__EXERCISE PROMPT__: Gather every line of the items below that contains the string "Group", matching its case exactly.

__STORED DATA__:

* * * *

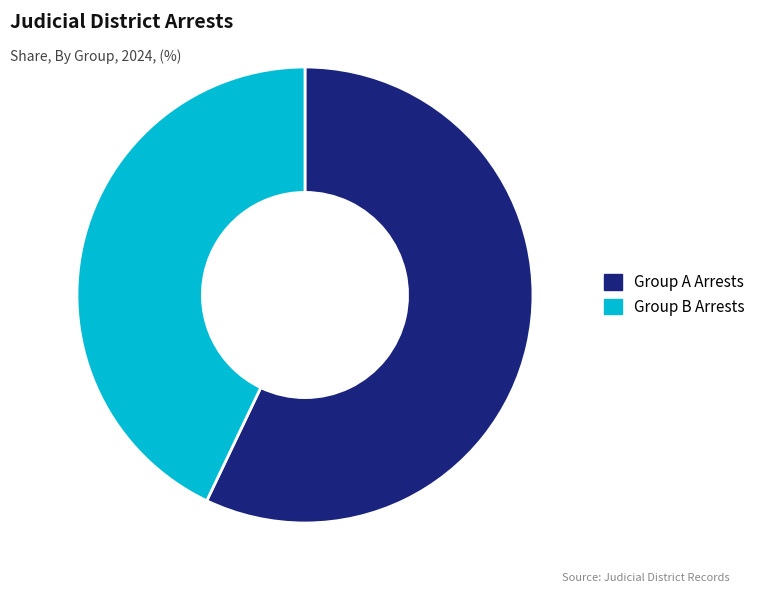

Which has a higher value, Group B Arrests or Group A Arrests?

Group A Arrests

* * * *

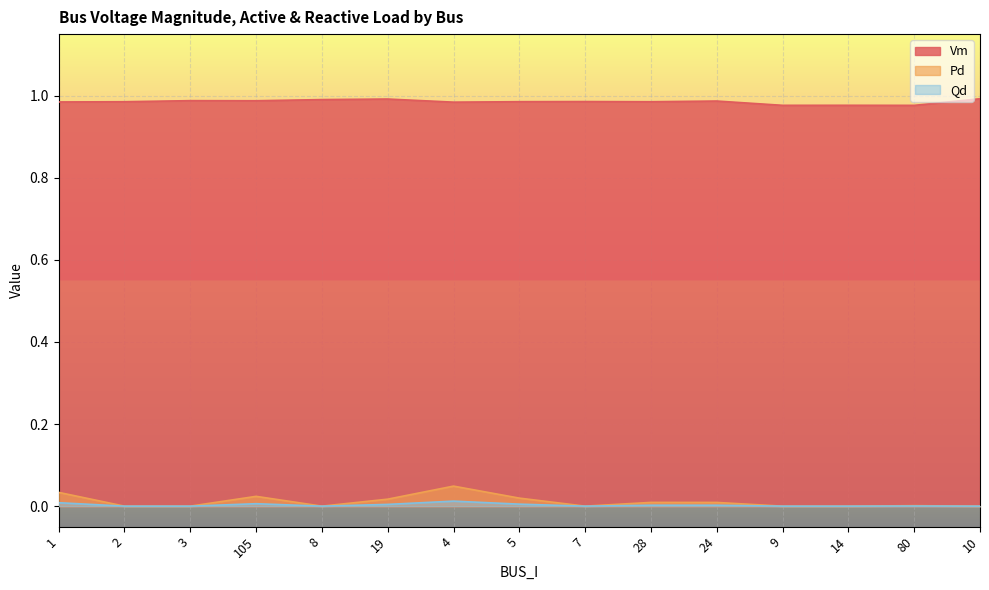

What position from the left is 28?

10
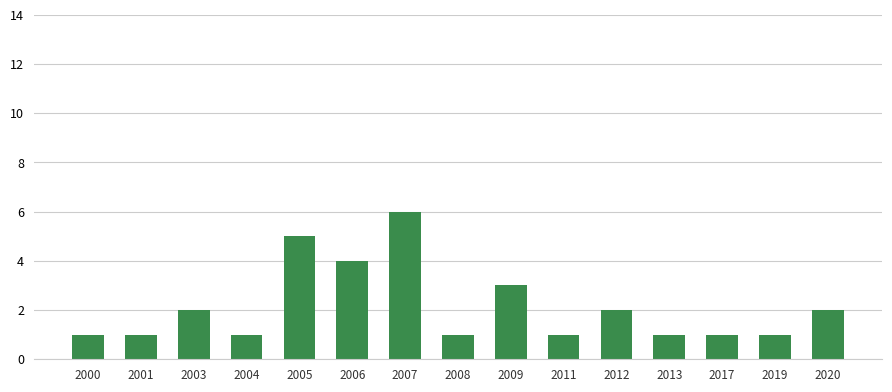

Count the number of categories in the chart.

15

* * * *

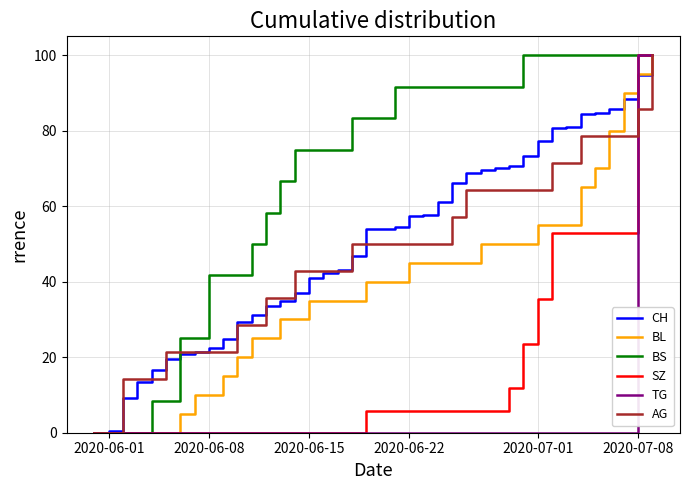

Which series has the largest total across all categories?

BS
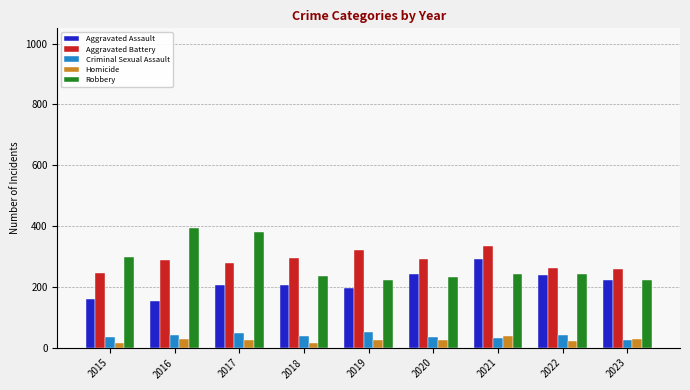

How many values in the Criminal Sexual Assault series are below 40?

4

* * * *

__OUTPUT OF THE TASK__:
Which has a higher value, Group B Arrests or Group A Arrests?
Group A Arrests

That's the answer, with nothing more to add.